Je sors de la voiture et me dirige d'un pas rapide vers la porte. Je ralentis la cadence lorsque je comprends que, pour une fois, il ne me suit pas. Mon portable vibre dans mon sac, annonçant un message. Je m'arrête net, pour en prendre connaissance.

Robin :

" Je sais que toi et moi, nous ne sommes pas sur la même longueur d'onde mais sache que je ne regrette rien de ce qu'il s'est passé entre nous. Que ce soit ce baiser, ce dîner, qui n'a pas eu lieu, ou toutes les petites taquineries que l'on peut avoir involontairement. Personne ne m'empêchera de t'avoir dans ma vie, même si ce n'est qu'en tant qu'amie.
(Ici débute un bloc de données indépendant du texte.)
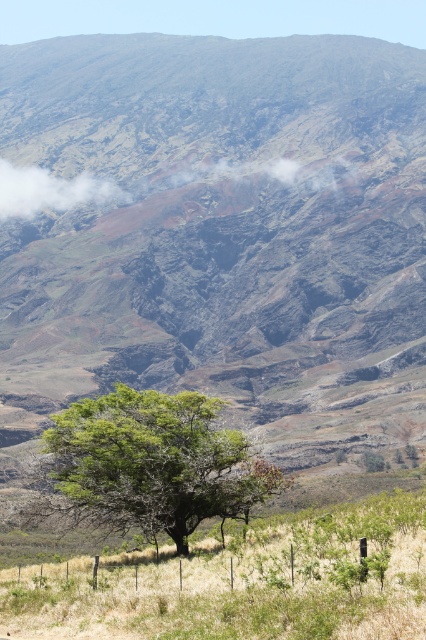
You are standing at the point marked as point (247, 584) in the image. What do you see directly beneath your feet?

You see dry grass at center directly beneath your feet at point (247, 584).

You are a hiker who wants to take a photo of the white fluffy cloud at upper center. You are standing on the dry grass at center. Which direction should you look to capture the cloud in your photo?

The dry grass at center is positioned under the white fluffy cloud at upper center, so you should look upward to capture the white fluffy cloud at upper center in your photo.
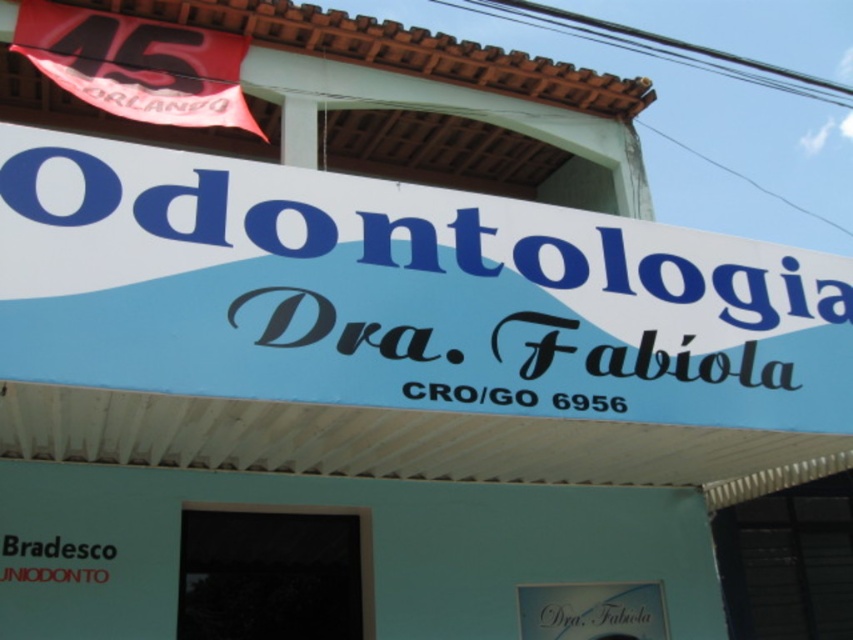
You are a patient arriving at the dental clinic and need to read the clinic name displayed on the white plastic sign at center and the white glossy signboard at center. Which one is bigger?

The white plastic sign at center is larger in size than the white glossy signboard at center, so the white plastic sign at center is bigger.

You are standing in front of the dental clinic and want to locate two specific points on the signboard. The first point is at coordinate point(711, 364) and the second is at point(573, 596). Which point is closer to you?

Point(711, 364) is in front of point(573, 596), so the first point is closer to you.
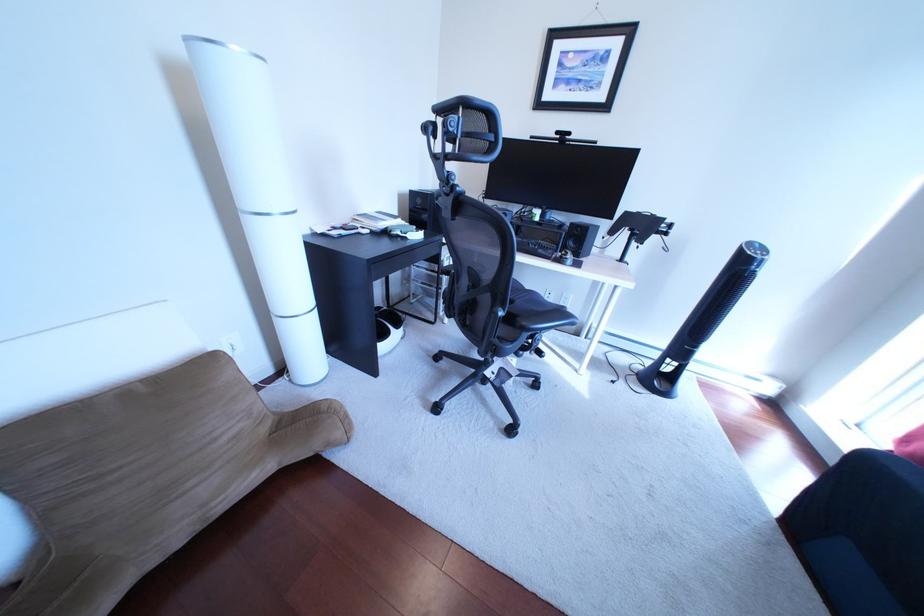
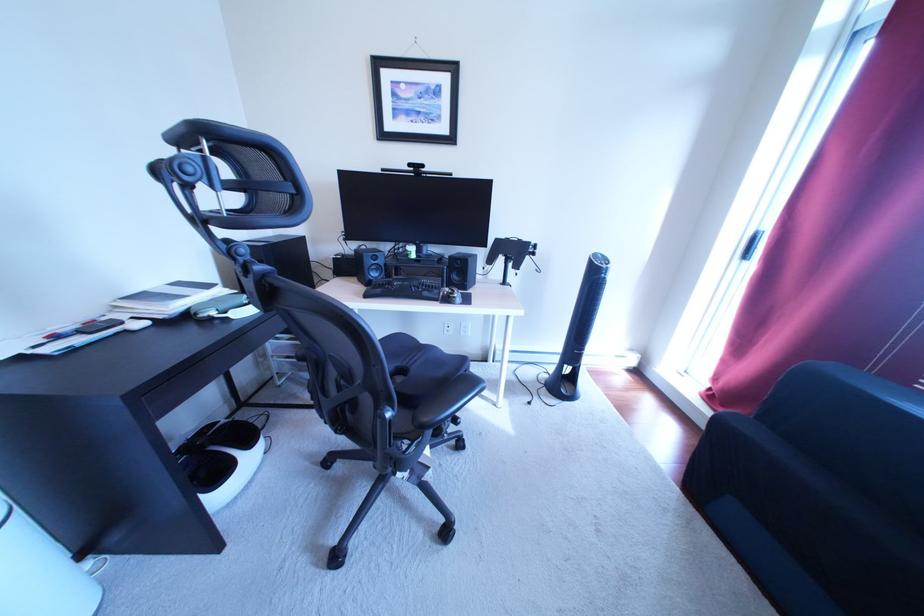
Question: The first image is from the beginning of the video and the second image is from the end. How did the camera likely rotate when shooting the video?

Choices:
 (A) Left
 (B) Right
 (C) Up
 (D) Down

Answer: (B)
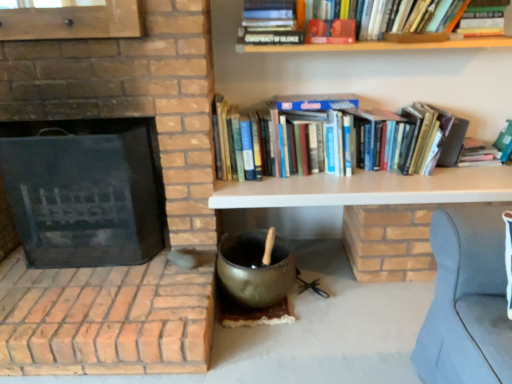
Find the location of a particular element. free space in front of black matte fireplace at left is located at coordinates (91, 302).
PS : Tu es encore plus belle quand tu cours avec tes talons hauts."

La fin du message me fait esquisser un petit sourire. Je relis le début et ses mots me touchent. Comment cet homme a pu s'imposer dans ma vie si rapidement ? C'est irréel quand on pense qu'il y a une semaine on se rencontrait à peine. J'ai toujours pensé qu'il n'y a que dans les films que tout peut aller aussi vite entre deux personnes.

Je me retourne, soulagée de constater que sa voiture est encore là. Il m'observe depuis le siège conducteur, que dis-je, il me dévisage carrément. Je lui réponds, tout en le regardant.

Roxane :

" Je suis sincèrement désolée de ne pouvoir répondre davantage à tes attentes. Ami est en effet le mieux que je puisse t'offrir. Pardonne-moi.
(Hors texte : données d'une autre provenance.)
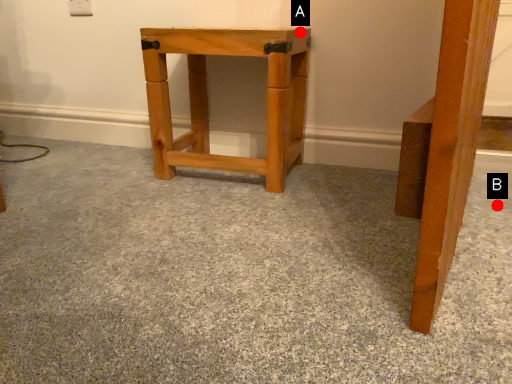
Question: Two points are circled on the image, labeled by A and B beside each circle. Which of the following is the farthest from the observer?

Choices:
 (A) A is further
 (B) B is further

Answer: (A)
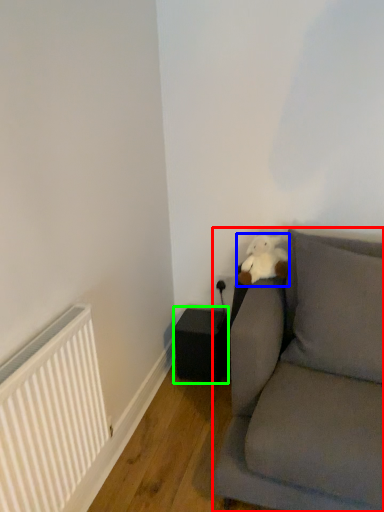
Question: Which object is positioned farthest from studio couch (highlighted by a red box)? Select from teddy (highlighted by a blue box) and speaker (highlighted by a green box).

Choices:
 (A) teddy
 (B) speaker

Answer: (B)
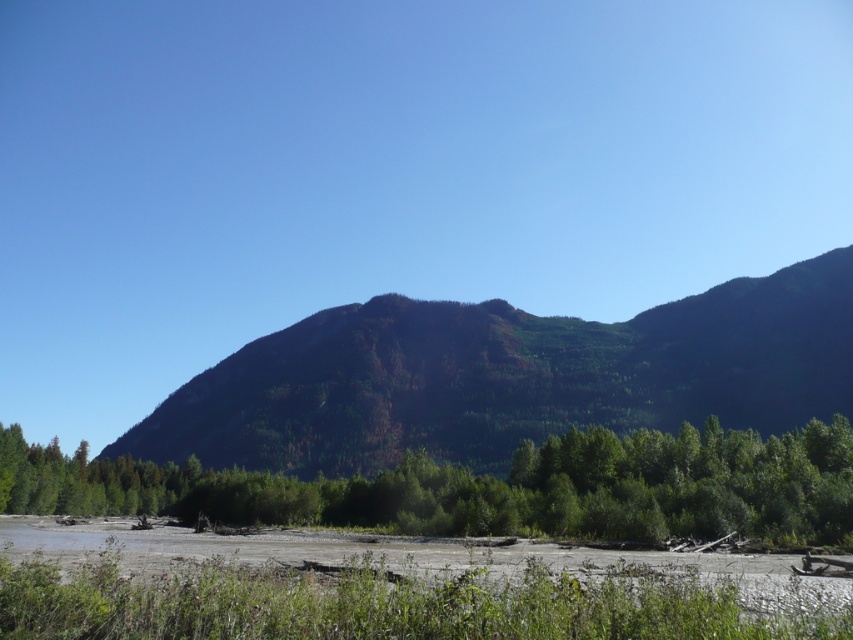
Question: Is green forested mountain at center to the right of green leafy trees at lower center from the viewer's perspective?

Choices:
 (A) yes
 (B) no

Answer: (A)

Question: Does green forested mountain at center appear under green leafy trees at lower center?

Choices:
 (A) no
 (B) yes

Answer: (A)

Question: Which of the following is the closest to the observer?

Choices:
 (A) green leafy trees at lower center
 (B) green forested mountain at center

Answer: (A)

Question: Which point appears farthest from the camera in this image?

Choices:
 (A) (413, 499)
 (B) (605, 376)

Answer: (B)

Question: Does green forested mountain at center appear on the right side of green leafy trees at lower center?

Choices:
 (A) no
 (B) yes

Answer: (B)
PS: Pff beau parleur. Moi, je te préfère en blouse blanche."

Même de loin, je vois ses lèvres s'étirer à la lecture de ce sms. Un soupir de soulagement sort bruyamment de ma cage thoracique. Je prends seulement conscience du stress que me procurait ce dîner. Libérée de ce poids, je me sens de nouveau pleine de légèreté.

Une nouvelle vibration se fait sentir dans ma main.

Robin :

« En blouse blanche, sans rien dessous ? »

Il n'est pas possible, celui-ci. Il ne peut pas tenir une résolution plus de trente secondes.

Roxane :

« On ne vient pas de dire qu'on reste de simples amis ? »

Robin :

« OUPS»

Il a accompagné son message de plusieurs smileys qui pleurent de rire. Je rigole toute seule, sur le perron de la maison. Il semblerait que ce ne soit pas gagné cette histoire. Je ne sais pas où tout cela va nous mener, mais je suis contente d'avoir clarifié la situation.

Mon portable s'agite de nouveau.

Robin :

« Bonne nuit à toi, beauté »

Sans répondre, je lui fais un signe de la main et la voiture s'engage sur la route. Une fois disparue de mon champ de vision, je me décide à appeler Tanya. J'ai plein de choses à raconter à ma meilleure amie.